Someone asked about Zichan. Confucius said: “He was a generous man.” “And what about Zixi?” “Don’t even mention his name!” “And what about Guan Zhong?” “What a man! He seized over three hundred households in Pian from the head of the Bo family. But even though he was reduced to eating coarse food until the end of his days, the poor man could never bring himself to utter a single word of complaint against him.”
Some commentators believe that Zixi (子西) was the successor to Zichan as Prime Minister of the state of Zheng and that Confucius is highlighting the terrible job he did compared to his predecessor. This seems logical to me.
Guan Zhong was Prime Minister of Qi in the seventh century, about 150 years before Confucius lived, and perhaps the biggest political star of his age. In Book 3 Chapter XXII, Confucius delivers a venomous attack on Guan Zhong, so it is surprising to see him praising the man in this passage.

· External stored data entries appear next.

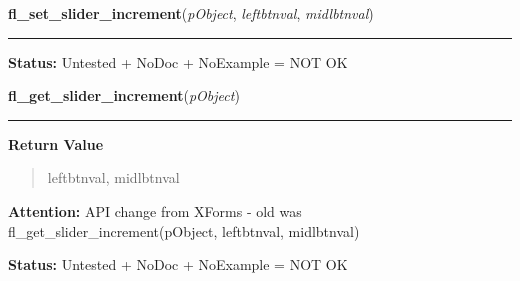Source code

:     \label{xformslib:library:fl_set_slider_increment}

    \vspace{0.5ex}

\hspace{.8\funcindent}\begin{boxedminipage}{\funcwidth}

    \raggedright \textbf{fl\_set\_slider\_increment}(\textit{pObject}, \textit{leftbtnval}, \textit{midlbtnval})

    \vspace{-1.5ex}

    \rule{\textwidth}{0.5\fboxrule}
\setlength{\parskip}{2ex}
\setlength{\parskip}{1ex}
\textbf{Status:} Untested + NoDoc + NoExample = NOT OK



    \end{boxedminipage}

    \label{xformslib:library:fl_get_slider_increment}

    \vspace{0.5ex}

\hspace{.8\funcindent}\begin{boxedminipage}{\funcwidth}

    \raggedright \textbf{fl\_get\_slider\_increment}(\textit{pObject})

    \vspace{-1.5ex}

    \rule{\textwidth}{0.5\fboxrule}
\setlength{\parskip}{2ex}
\setlength{\parskip}{1ex}
      \textbf{Return Value}
    \vspace{-1ex}

      \begin{quote}
      leftbtnval, midlbtnval

      \end{quote}

\textbf{Attention:} API change from XForms - old was fl\_get\_slider\_increment(pObject, 
leftbtnval, midlbtnval)



\textbf{Status:} Untested + NoDoc + NoExample = NOT OK



    \end{boxedminipage}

I can’t find any particularly persuasive explanations for Confucius’s dramatic change of heart here, though some commentators suggest that the sage is saying that Guan Zhong made the right decision to confiscate the land from the head of the Bo family because of the nature of his (unspecified) crime. The fact that the man accepted his fate without complaint adds credence to this theory, but it still doesn’t fully explain why Confucius so suddenly champions someone he previously described as being “of truly mediocre capabilities.”